(Stored data entries)
● ● ● ● ●

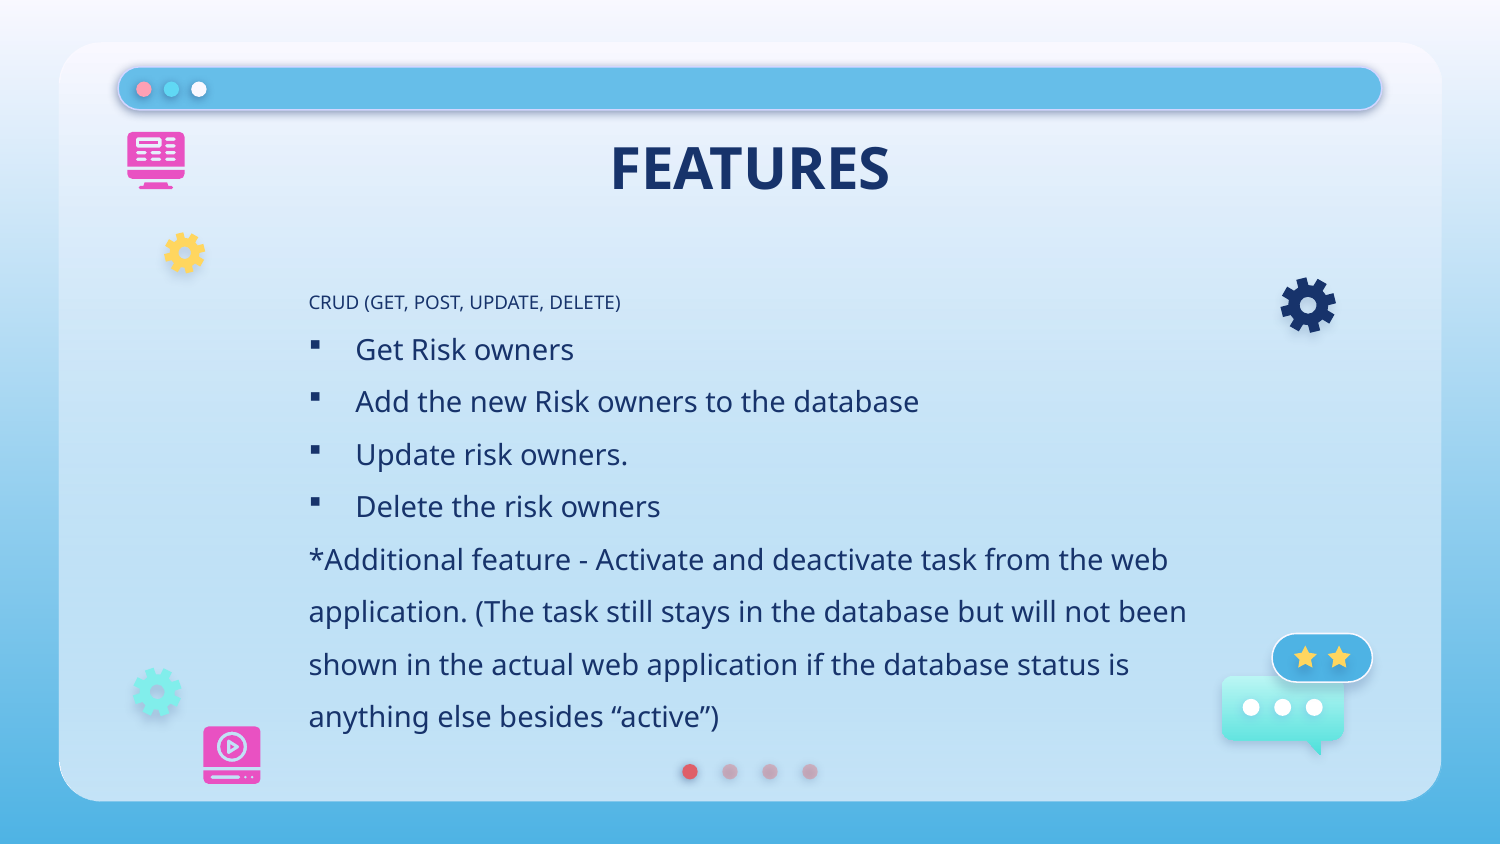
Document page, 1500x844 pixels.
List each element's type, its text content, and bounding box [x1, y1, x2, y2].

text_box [1271, 633, 1373, 683]
text_box [1280, 277, 1336, 333]
text_box [132, 667, 182, 717]
subtitle CRUD (GET, POST, UPDATE, DELETE) Get Risk owners Add the new Risk owners to the database Update risk owners. Delete the risk owners *Additional feature - Activate and deactivate task from the web application. (The task still stays in the database but will not been shown in the actual web application if the database status is anything else besides “active”) [270, 207, 1232, 806]
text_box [203, 726, 261, 785]
title FEATURES [118, 113, 1382, 208]
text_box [1221, 675, 1344, 756]
text_box [164, 232, 206, 274]
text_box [126, 131, 185, 190]
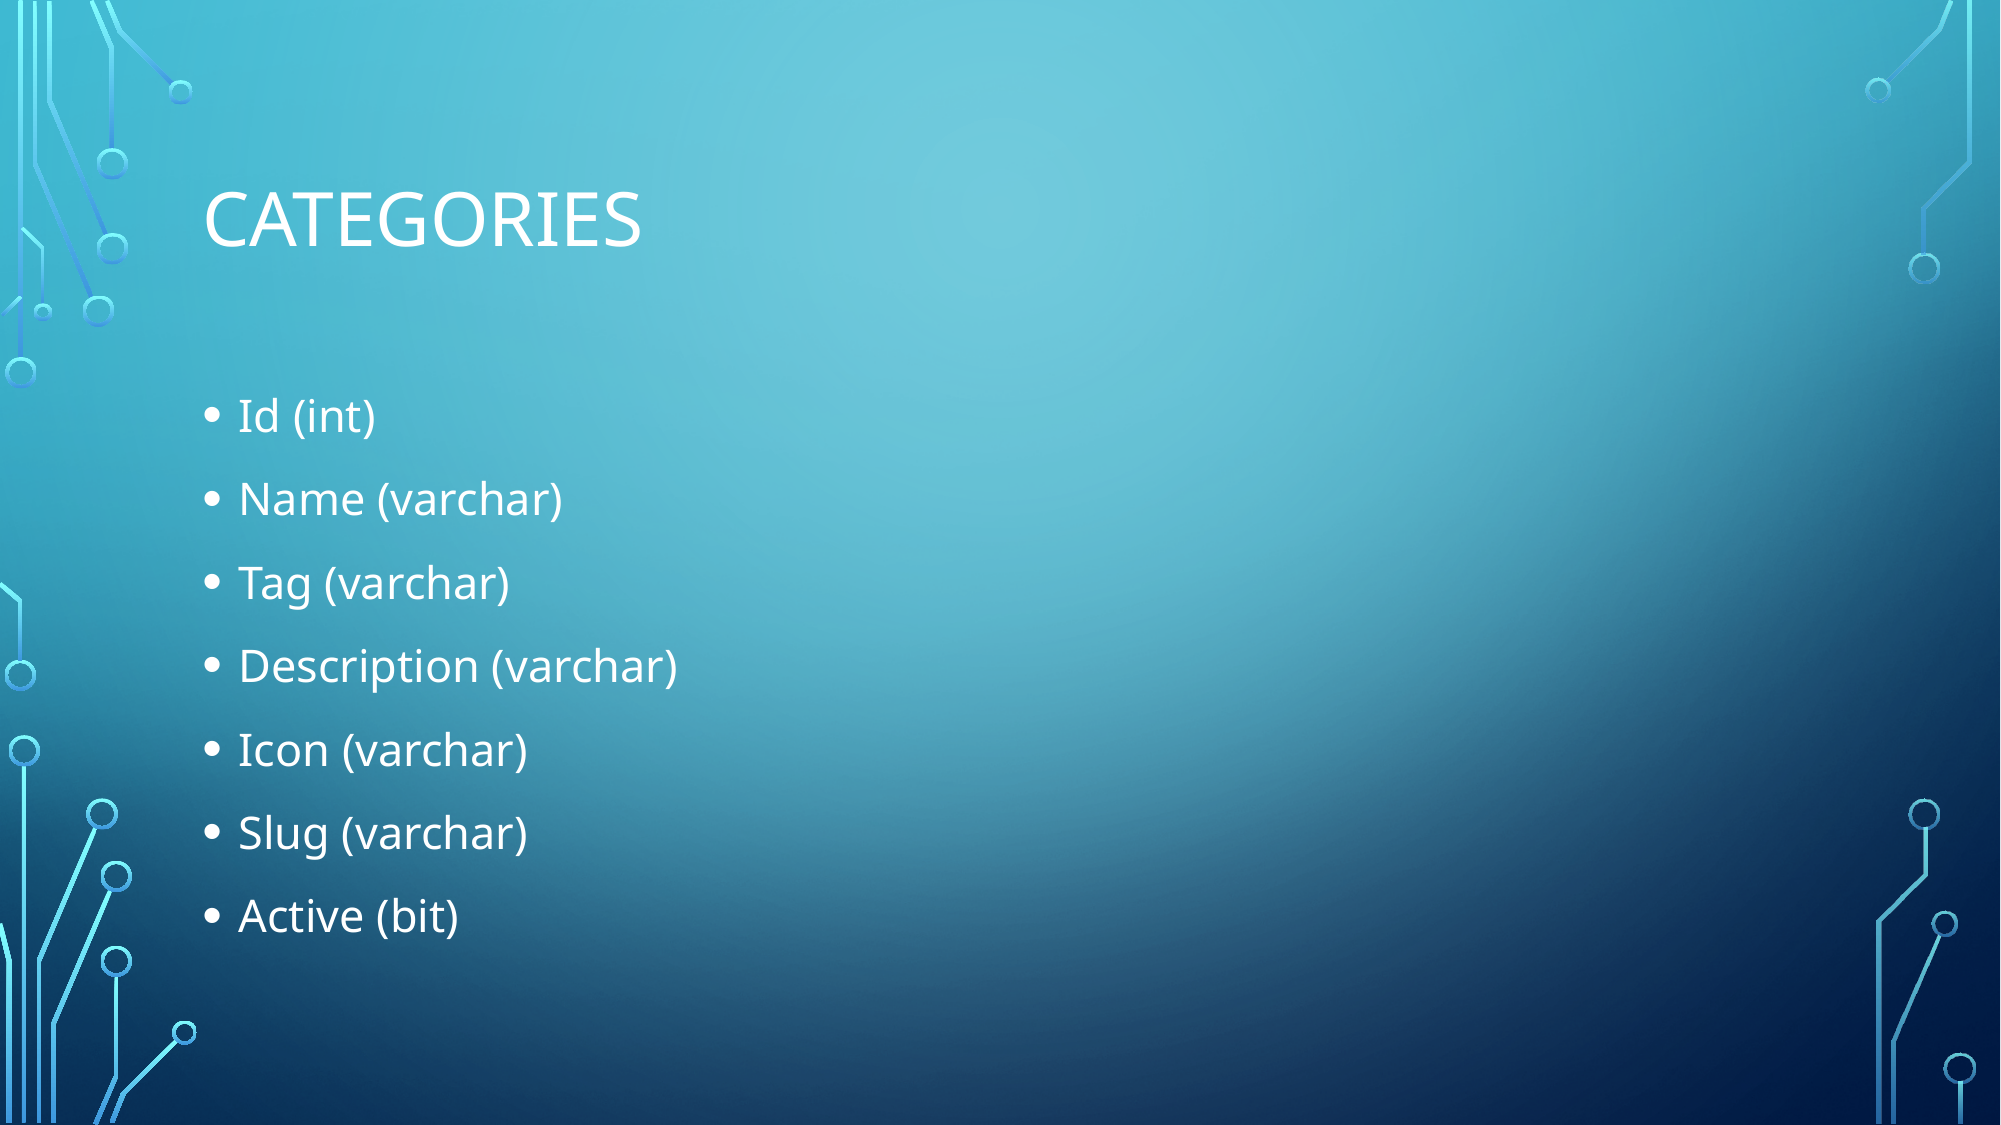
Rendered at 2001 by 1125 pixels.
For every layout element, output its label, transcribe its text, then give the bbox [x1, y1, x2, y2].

list Id (int) Name (varchar) Tag (varchar) Description (varchar) Icon (varchar) Slug (varchar) Active (bit) [187, 369, 1813, 950]
title categories [187, 101, 1813, 344]
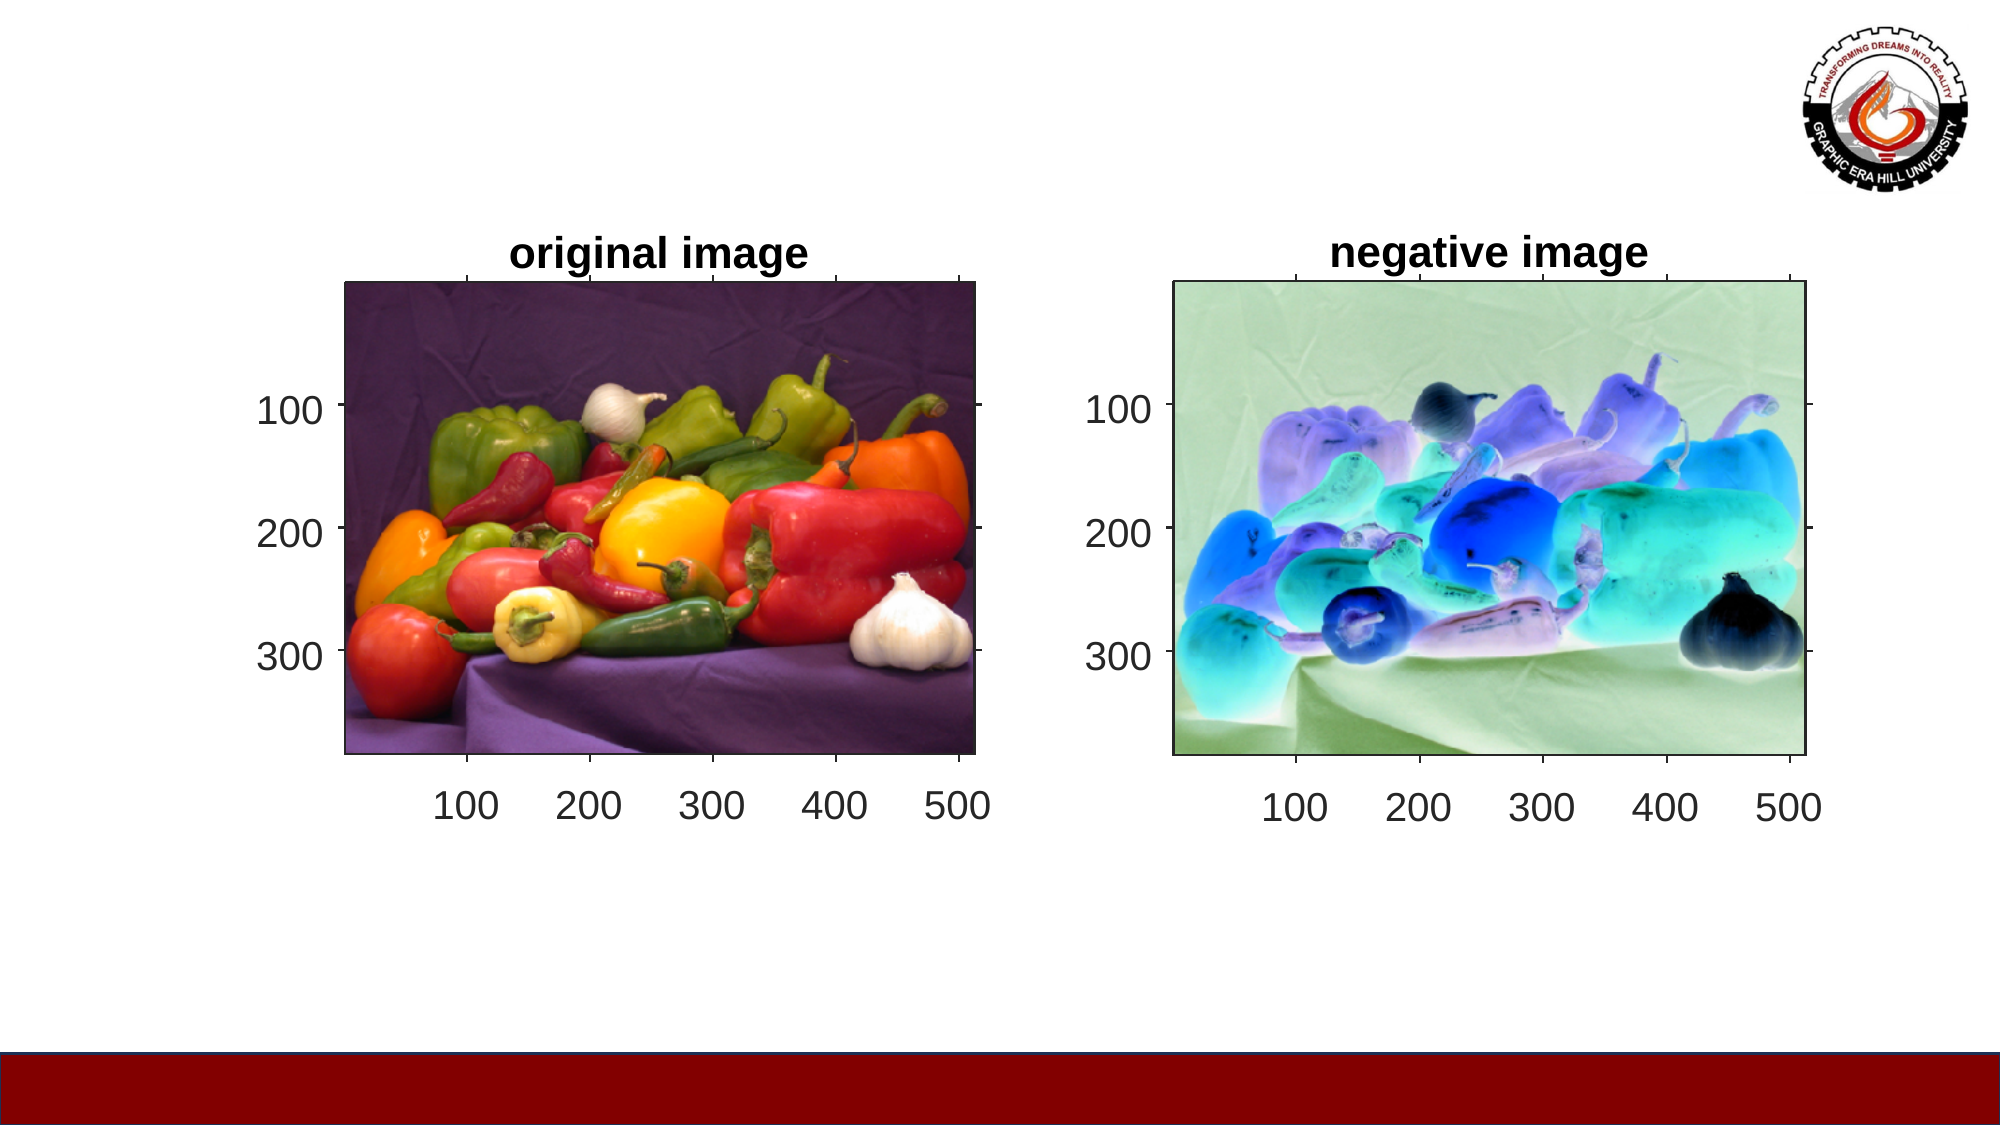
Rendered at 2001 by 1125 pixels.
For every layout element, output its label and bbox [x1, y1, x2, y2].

text_box [0, 1052, 2000, 1125]
picture [1774, 0, 1994, 219]
list [211, 149, 1906, 917]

● ● ● ● ●

■ **Work instruction**
Reproduce only the lines from the beginning of the data through the line that contains "List each element's", both included, and please drop the pictures.

■ **Output below**
Document page, 1500x844 pixels.
List each element's type, its text content, and bounding box [x1, y1, x2, y2].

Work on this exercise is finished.